2 11 Angela Addison Tottenham Hotspur Women From Free Kick Left Wing 1 110.0 28.2 0 0 0 0.136871 Open Play Normal Left Foot Saved [{'end_loc': [117.6, 36.7, 0.4]}] [{'freeze_frame': [{'location': [111.3, 39.8],...
3 13 Kit Graham Tottenham Hotspur Women From Throw In Center Attacking Midfield 0 113.2 40.4 0 0 0 0.124624 Open Play Normal Head Post [{'end_loc': [120.0, 37.9, 2.9]}] [{'freeze_frame': [{'location': [105.8, 46.6],...
4 16 Kit Graham Tottenham Hotspur Women From Counter Center Attacking Midfield 0 95.2 39.8 0 0 0 0.023807 Open Play Normal Left Foot Post [{'end_loc': [120.0, 37.3, 2.9]}] [{'freeze_frame': [{'location': [97.8, 49.4], ...
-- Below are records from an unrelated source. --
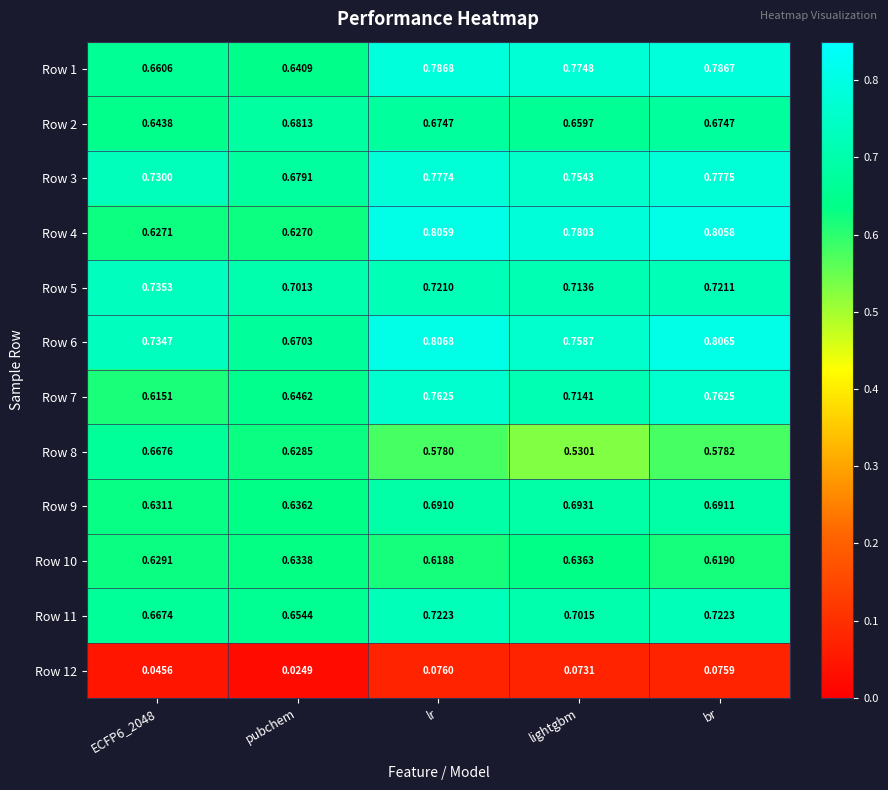

At which label is Row 5 closest to 0?

pubchem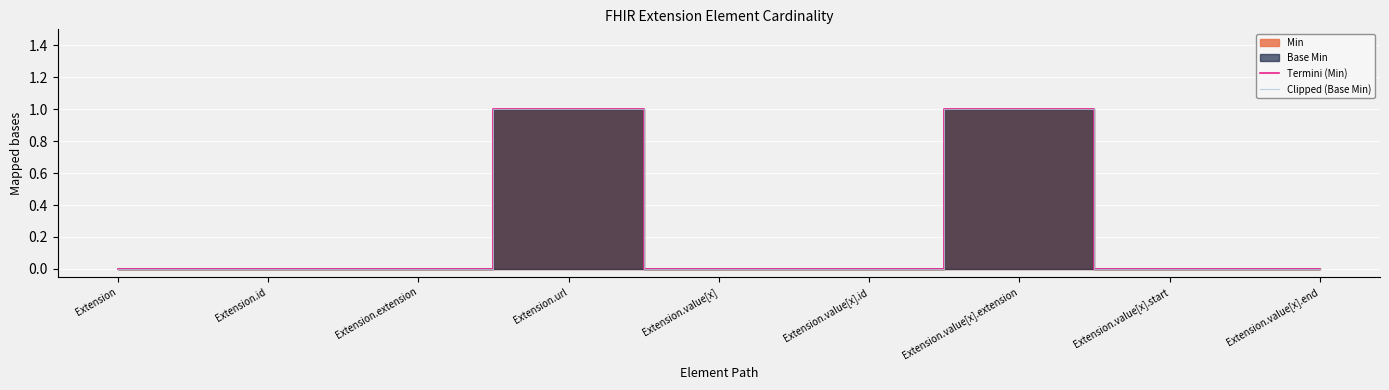

How many interior local peaks does the Termini (Min) series have?

2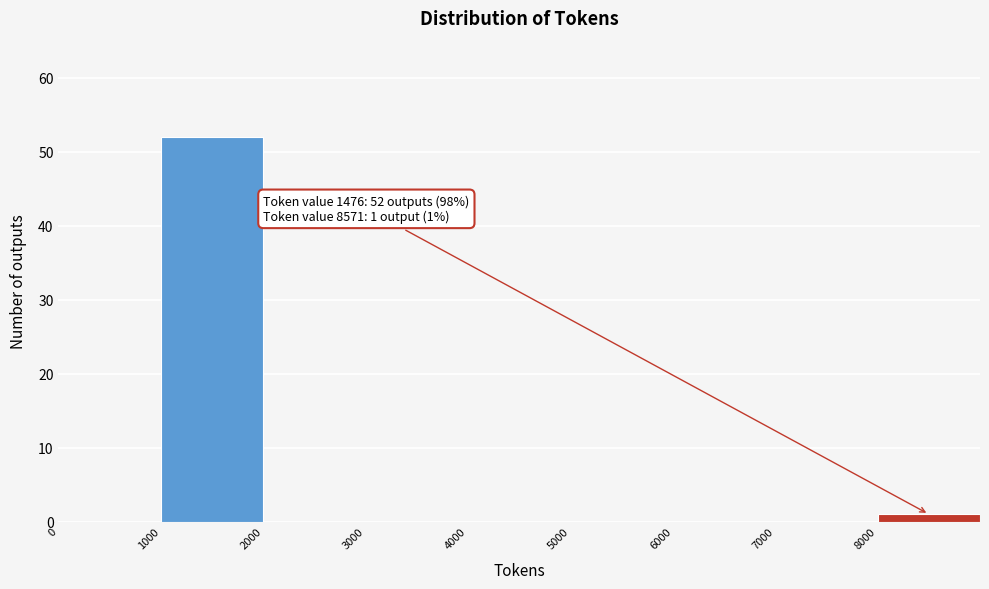

Over which range of the x-axis is the bar tallest?

1000 to 2000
Also, I would like to extract opposing team’s goalkeeper location during each executed shot. These coordinates are contained in freeze_frame column.

# write a custom function to unpack dictionaries within freeze_frame column
def ff_unpacking(players):
    players = players[0]['freeze_frame']
    for i in players:
        if i['position']['name'] == 'Goalkeeper' and i['teammate'] == False:
            gk_loc = i['location']
            return gk_loc

shots.loc[:, 'gk_loc'] = shots.loc[:, 'freeze_frame'].apply(lambda x: ff_unpacking(x))

# Note that there are 42 None instances where goalkeeper location was incorrectly labeled.
shots = shots.loc[~shots.loc[:, 'gk_loc'].isnull(), :].reset_index(drop = True)

# save (x, y) coordinates of a goalkeeper as separate columns
shots.loc[:, 'gk_loc_x'] = shots.loc[:, 'gk_loc'].apply(lambda x: x[0])
shots.loc[:, 'gk_loc_y'] = shots.loc[:, 'gk_loc'].apply(lambda x: x[1])

Finally, I save my shots dataframe as .csv file.

shots.to_csv('.data/shots.csv', index = False)

This is the end of preprocessing stage for data that will be used in the proposed xG model. Now, we can move on to the model building phase that will focus on exploratory data analysis, feature engineering and model selection.